** EXERCISE REQUIREMENTS **
Only one span is wanted from the lines below: from the one with "- 🤖 **AI Chat" up to and including the one with "Copyright (2022) J. Baach, N. Toedtmann". Copy it exactly, without images.

** GIVEN INFORMATION **
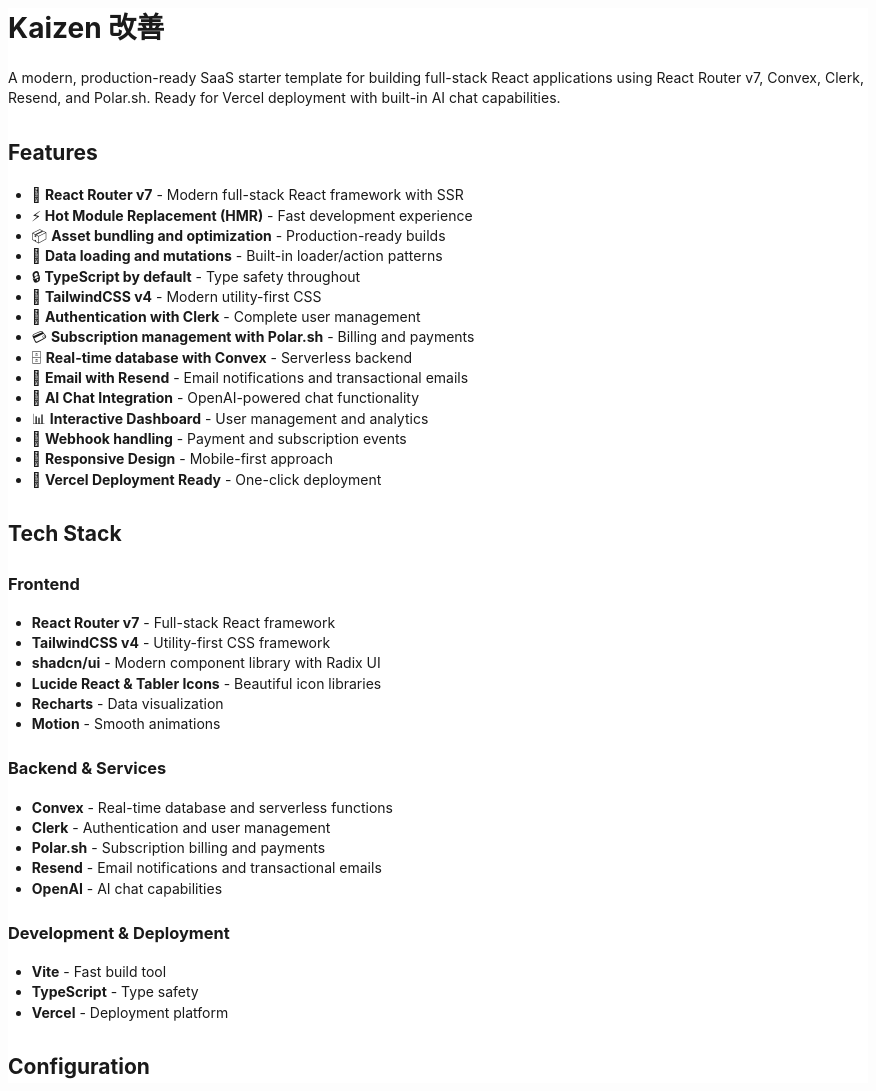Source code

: # Kaizen 改善

A modern, production-ready SaaS starter template for building full-stack React applications using React Router v7, Convex, Clerk, Resend, and Polar.sh. Ready for Vercel deployment with built-in AI chat capabilities.

## Features

- 🚀 **React Router v7** - Modern full-stack React framework with SSR
- ⚡️ **Hot Module Replacement (HMR)** - Fast development experience
- 📦 **Asset bundling and optimization** - Production-ready builds
- 🔄 **Data loading and mutations** - Built-in loader/action patterns
- 🔒 **TypeScript by default** - Type safety throughout
- 🎨 **TailwindCSS v4** - Modern utility-first CSS
- 🔐 **Authentication with Clerk** - Complete user management
- 💳 **Subscription management with Polar.sh** - Billing and payments
- 🗄️ **Real-time database with Convex** - Serverless backend
- 📧 **Email with Resend** - Email notifications and transactional emails
- 🤖 **AI Chat Integration** - OpenAI-powered chat functionality
- 📊 **Interactive Dashboard** - User management and analytics
- 🎯 **Webhook handling** - Payment and subscription events
- 📱 **Responsive Design** - Mobile-first approach
- 🚢 **Vercel Deployment Ready** - One-click deployment

## Tech Stack

### Frontend
- **React Router v7** - Full-stack React framework
- **TailwindCSS v4** - Utility-first CSS framework
- **shadcn/ui** - Modern component library with Radix UI
- **Lucide React & Tabler Icons** - Beautiful icon libraries
- **Recharts** - Data visualization
- **Motion** - Smooth animations

### Backend & Services
- **Convex** - Real-time database and serverless functions
- **Clerk** - Authentication and user management
- **Polar.sh** - Subscription billing and payments
- **Resend** - Email notifications and transactional emails
- **OpenAI** - AI chat capabilities

### Development & Deployment
- **Vite** - Fast build tool
- **TypeScript** - Type safety
- **Vercel** - Deployment platform

## Configuration
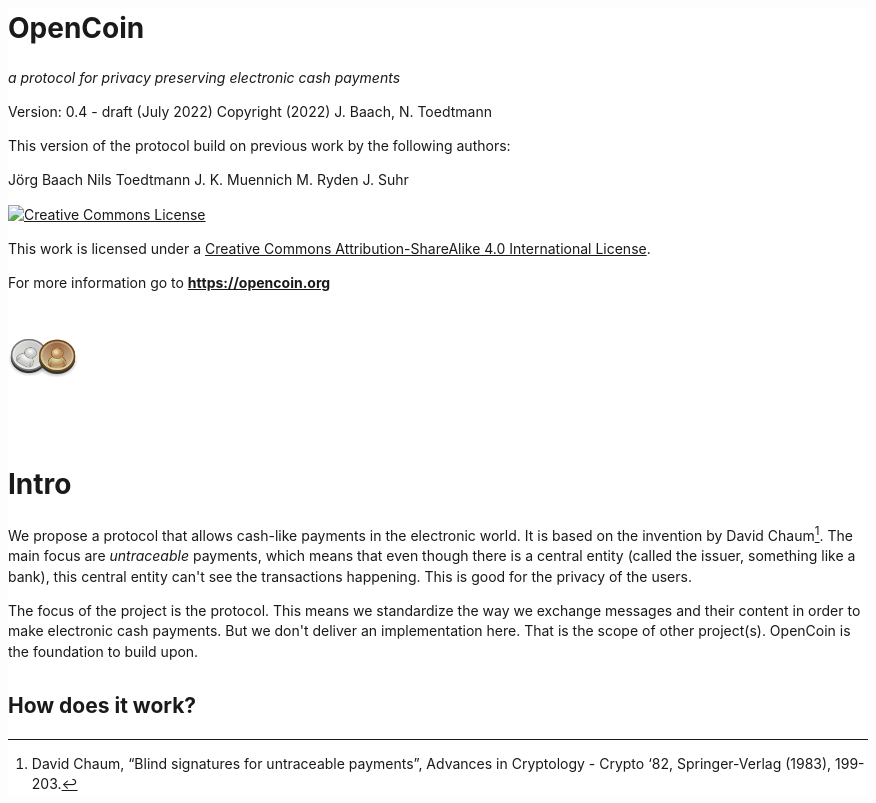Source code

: # OpenCoin

*a protocol for privacy preserving electronic cash payments*

Version: 0.4 - draft (July 2022)
Copyright (2022) J. Baach, N. Toedtmann

This version of the protocol build on previous work by the following authors:

Jörg Baach
Nils Toedtmann
J. K. Muennich
M. Ryden
J. Suhr

<a rel="license" href="http://creativecommons.org/licenses/by-sa/4.0/"><img alt="Creative Commons License" style="border-width:0" src="https://i.creativecommons.org/l/by-sa/4.0/88x31.png" /></a>

This work is licensed under a <a rel="license" href="http://creativecommons.org/licenses/by-sa/4.0/">Creative Commons Attribution-ShareAlike 4.0 International License</a>.

For more information go to **https://opencoin.org**

<img alt="opencoin logo" src="opencoin.svg" style="height: 3em; margin-top:2em; margin-bottom:3em;">

# Intro

We propose a protocol that allows cash-like payments in the electronic world. It is based on the invention by David Chaum[^chaum82]. The main focus are *untraceable* payments, which means that even though there is a central entity (called the issuer, something like a bank), this central entity can't see the transactions happening. This is good for the privacy of the users.

The focus of the project is the protocol. This means we standardize the way we exchange messages and their content in order to make electronic cash payments. But we don't deliver an implementation here. That is the scope of other project(s). OpenCoin is the foundation to build upon.

## How does it work?


[^chaum82]: David Chaum, “Blind signatures for untraceable payments”, Advances in Cryptology - Crypto ‘82, Springer-Verlag (1983), 199-203.
[^law]: Please check with your lawyer if this is a good idea.
[^diag]: To keep the diagram simple we have left out Charlene who was mentioned above in "[How does it work?](#how-does-it-work)". Bob does everything she does.
[^2nd]: It is easier to follow along with the above diagram open in a second window (or printout).
[^cent]: "opencent" refers to the specific example currency. The generic term "opencoin" refers to any currency following the OpenCoin protocol (of which opencent is one).
[^comp]: This is to minimize damage in case the mint keys get compromised.
[^tokenize]: It might be that also some existing coins might be needed to be swapped to get a good coin selection. See [Renew](#requestrenew-message).
[^partial]: GNU Taler experiments with this approach: in essence coins don't have serials but keys, which can sign a partial amount to be spent. This requires more smartness to avoid double spending, introducing new problems to be solved.
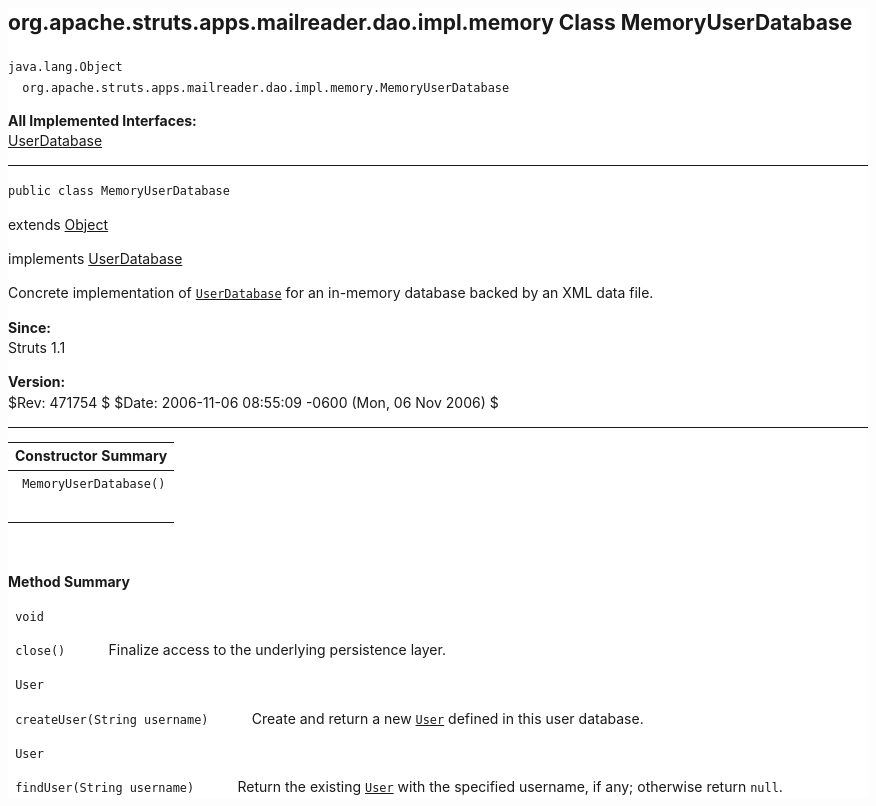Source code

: org.apache.struts.apps.mailreader.dao.impl.memory
 Class MemoryUserDatabase
-------------------------------------------------

    java.lang.Object
      org.apache.struts.apps.mailreader.dao.impl.memory.MemoryUserDatabase

**All Implemented Interfaces:**  
[UserDatabase](../../../../../../../../org/apache/struts/apps/mailreader/dao/UserDatabase.html.md "interface in org.apache.struts.apps.mailreader.dao")

------------------------------------------------------------------------

    public class MemoryUserDatabase

extends [Object](http://java.sun.com/j2se/1.4.2/docs/api/java/lang/Object.html.md?is-external=true "class or interface in java.lang")

implements [UserDatabase](../../../../../../../../org/apache/struts/apps/mailreader/dao/UserDatabase.html.md "interface in org.apache.struts.apps.mailreader.dao")

Concrete implementation of [`UserDatabase`](../../../../../../../../org/apache/struts/apps/mailreader/dao/UserDatabase.html.md "interface in org.apache.struts.apps.mailreader.dao") for an in-memory database backed by an XML data file.

**Since:**  
Struts 1.1

**Version:**  
$Rev: 471754 $ $Date: 2006-11-06 08:55:09 -0600 (Mon, 06 Nov 2006) $

------------------------------------------------------------------------

<span id="constructor_summary"></span>

| **Constructor Summary** |
|-------------------------|
| ` MemoryUserDatabase()` 
                          |

  <span id="method_summary"></span>

**Method Summary**

` void`

` close()`
           Finalize access to the underlying persistence layer.

` User`

` createUser(String username)`
           Create and return a new [`User`](../../../../../../../../org/apache/struts/apps/mailreader/dao/User.html.md "interface in org.apache.struts.apps.mailreader.dao") defined in this user database.

` User`

` findUser(String username)`
           Return the existing [`User`](../../../../../../../../org/apache/struts/apps/mailreader/dao/User.html.md "interface in org.apache.struts.apps.mailreader.dao") with the specified username, if any; otherwise return `null`.
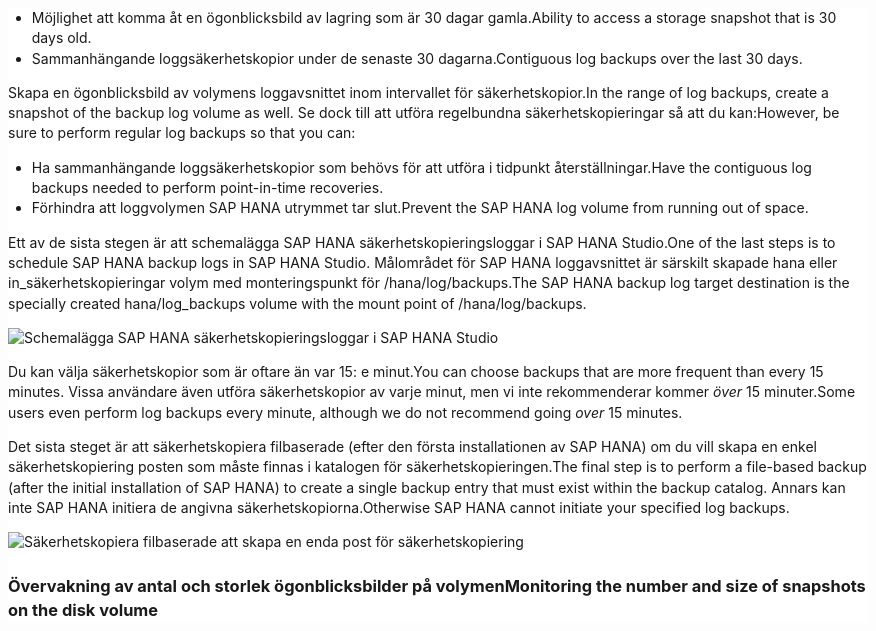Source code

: - <span data-ttu-id="7a9e5-356">Möjlighet att komma åt en ögonblicksbild av lagring som är 30 dagar gamla.</span><span class="sxs-lookup"><span data-stu-id="7a9e5-356">Ability to access a storage snapshot that is 30 days old.</span></span>
- <span data-ttu-id="7a9e5-357">Sammanhängande loggsäkerhetskopior under de senaste 30 dagarna.</span><span class="sxs-lookup"><span data-stu-id="7a9e5-357">Contiguous log backups over the last 30 days.</span></span>

<span data-ttu-id="7a9e5-358">Skapa en ögonblicksbild av volymens loggavsnittet inom intervallet för säkerhetskopior.</span><span class="sxs-lookup"><span data-stu-id="7a9e5-358">In the range of log backups, create a snapshot of the backup log volume as well.</span></span> <span data-ttu-id="7a9e5-359">Se dock till att utföra regelbundna säkerhetskopieringar så att du kan:</span><span class="sxs-lookup"><span data-stu-id="7a9e5-359">However, be sure to perform regular log backups so that you can:</span></span>

- <span data-ttu-id="7a9e5-360">Ha sammanhängande loggsäkerhetskopior som behövs för att utföra i tidpunkt återställningar.</span><span class="sxs-lookup"><span data-stu-id="7a9e5-360">Have the contiguous log backups needed to perform point-in-time recoveries.</span></span>
- <span data-ttu-id="7a9e5-361">Förhindra att loggvolymen SAP HANA utrymmet tar slut.</span><span class="sxs-lookup"><span data-stu-id="7a9e5-361">Prevent the SAP HANA log volume from running out of space.</span></span>

<span data-ttu-id="7a9e5-362">Ett av de sista stegen är att schemalägga SAP HANA säkerhetskopieringsloggar i SAP HANA Studio.</span><span class="sxs-lookup"><span data-stu-id="7a9e5-362">One of the last steps is to schedule SAP HANA backup logs in SAP HANA Studio.</span></span> <span data-ttu-id="7a9e5-363">Målområdet för SAP HANA loggavsnittet är särskilt skapade hana eller in\_säkerhetskopieringar volym med monteringspunkt för /hana/log/backups.</span><span class="sxs-lookup"><span data-stu-id="7a9e5-363">The SAP HANA backup log target destination is the specially created hana/log\_backups volume with the mount point of /hana/log/backups.</span></span>

![Schemalägga SAP HANA säkerhetskopieringsloggar i SAP HANA Studio](./media/hana-overview-high-availability-disaster-recovery/image5-schedule-backup.png)

<span data-ttu-id="7a9e5-365">Du kan välja säkerhetskopior som är oftare än var 15: e minut.</span><span class="sxs-lookup"><span data-stu-id="7a9e5-365">You can choose backups that are more frequent than every 15 minutes.</span></span> <span data-ttu-id="7a9e5-366">Vissa användare även utföra säkerhetskopior av varje minut, men vi inte rekommenderar kommer _över_ 15 minuter.</span><span class="sxs-lookup"><span data-stu-id="7a9e5-366">Some users even perform log backups every minute, although we do not recommend going _over_ 15 minutes.</span></span>

<span data-ttu-id="7a9e5-367">Det sista steget är att säkerhetskopiera filbaserade (efter den första installationen av SAP HANA) om du vill skapa en enkel säkerhetskopiering posten som måste finnas i katalogen för säkerhetskopieringen.</span><span class="sxs-lookup"><span data-stu-id="7a9e5-367">The final step is to perform a file-based backup (after the initial installation of SAP HANA) to create a single backup entry that must exist within the backup catalog.</span></span> <span data-ttu-id="7a9e5-368">Annars kan inte SAP HANA initiera de angivna säkerhetskopiorna.</span><span class="sxs-lookup"><span data-stu-id="7a9e5-368">Otherwise SAP HANA cannot initiate your specified log backups.</span></span>

![Säkerhetskopiera filbaserade att skapa en enda post för säkerhetskopiering](./media/hana-overview-high-availability-disaster-recovery/image6-make-backup.png)

### <a name="monitoring-the-number-and-size-of-snapshots-on-the-disk-volume"></a><span data-ttu-id="7a9e5-370">Övervakning av antal och storlek ögonblicksbilder på volymen</span><span class="sxs-lookup"><span data-stu-id="7a9e5-370">Monitoring the number and size of snapshots on the disk volume</span></span>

** REPLY **
- 🤖 **AI Chat Integration** - OpenAI-powered chat functionality
- 📊 **Interactive Dashboard** - User management and analytics
- 🎯 **Webhook handling** - Payment and subscription events
- 📱 **Responsive Design** - Mobile-first approach
- 🚢 **Vercel Deployment Ready** - One-click deployment

## Tech Stack

### Frontend
- **React Router v7** - Full-stack React framework
- **TailwindCSS v4** - Utility-first CSS framework
- **shadcn/ui** - Modern component library with Radix UI
- **Lucide React & Tabler Icons** - Beautiful icon libraries
- **Recharts** - Data visualization
- **Motion** - Smooth animations

### Backend & Services
- **Convex** - Real-time database and serverless functions
- **Clerk** - Authentication and user management
- **Polar.sh** - Subscription billing and payments
- **Resend** - Email notifications and transactional emails
- **OpenAI** - AI chat capabilities

### Development & Deployment
- **Vite** - Fast build tool
- **TypeScript** - Type safety
- **Vercel** - Deployment platform

## Configuration
Source code

: # OpenCoin

*a protocol for privacy preserving electronic cash payments*

Version: 0.4 - draft (July 2022)
Copyright (2022) J. Baach, N. Toedtmann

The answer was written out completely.